Katniss and I had looked at one another nervously for a moment before I lowered my eyes. She and I both knew that our former easy familiarity was a thing of the past, but we did our best. I appreciated the effort she was making to try to put me at ease as we walked, but all that I wanted was to get back to my house and have a heavy dose of the sleep syrup Doc Lou had prescribed for my nightmares.

"I knew I shouldn't have invited Haymitch," she said sullenly.

"Well, technically it was his house so we were the invitees," I sighed.

"And what's the deal with him going on about sacrificing one of the geese?" she asked, irritability. "I swear, if he does anything like that with one of them I'm taking them. That's good meat and I don't like burnt offerings unless I can eat them."

I started laughing quietly.

"Ah, yes…Haymitch's drunken absurdities. They could make a television show out of it."

She smiled a little at that, but then became serious again.

"He is just so broken. He's never going to be fixed."

I shook my head and looked up at the moon.

"You don't know that," I sighed, letting out a long breath. "We're getting better despite everything we went through. And fixed? That's kind of asking a lot of anybody. He's been dealing with having the blood of dead kids on his hands for a quarter of a century…it's going to take some time."

She was silent for a while and started kicking a stone out ahead of her as we walked.

"That first set of tributes after he won the second Quarter Quell…do you remember the girl's name?"

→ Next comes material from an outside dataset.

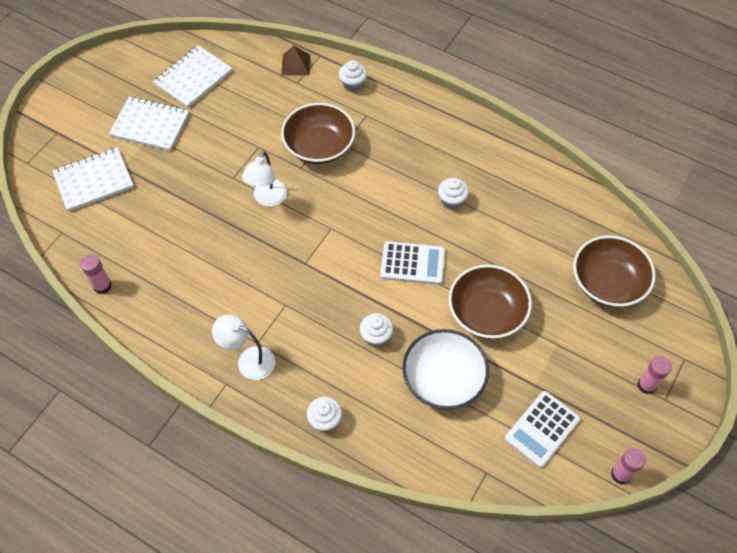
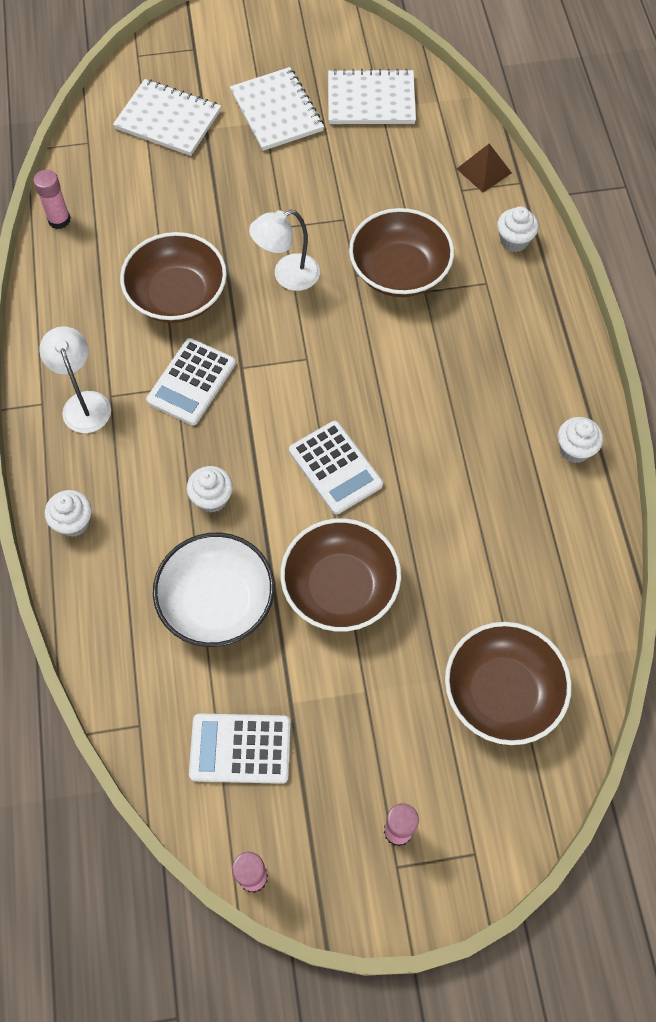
camera: 50 degrees right, 5 degrees up
white cupcake [438,178,469,210] -> white cupcake moved to [558,417,603,463]
none -> brown bowl [120,232,227,323]
none -> white calculator [146,338,236,425]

"Scarlen Bishop," I said without missing a beat. My serious studying for our Quarter Quell had only been with regard to surviving Victors. Before that I tried to block out as much about the Games as I could. But since coming home I'd started collecting the histories of the Games, mostly as a way to preserve the memories of the people who had lost their lives, but also as a reminder to myself that everything that we'd done and lost to put the Games to an end was worth it.

"That's what I thought!" she exclaimed. "Scar…he says that sometimes when he's really been drinking. I thought he was just referring to a scar or something…but tonight he kept referring to it as a 'she.'"

I thought back to the 51st Hunger Games. Scarlen Bishop and Krispin Delevor were the District Twelve tributes that year. Scarlen was seventeen years old and Krispin was twelve. Her strategy during the Games caused a great deal of controversy in the Capitol and though her death came late in the Games, it had been at the hands of the Gamemakers, not another Tribute.

"Do you think there was something between them?" I asked.

"I don't know. Haymitch told us that the Capitol killed his girlfriend within a few weeks of his winning the Quell. Maybe he started something with Scarlen…and then she was reaped."

"The fucking Capitol," I said under my breath.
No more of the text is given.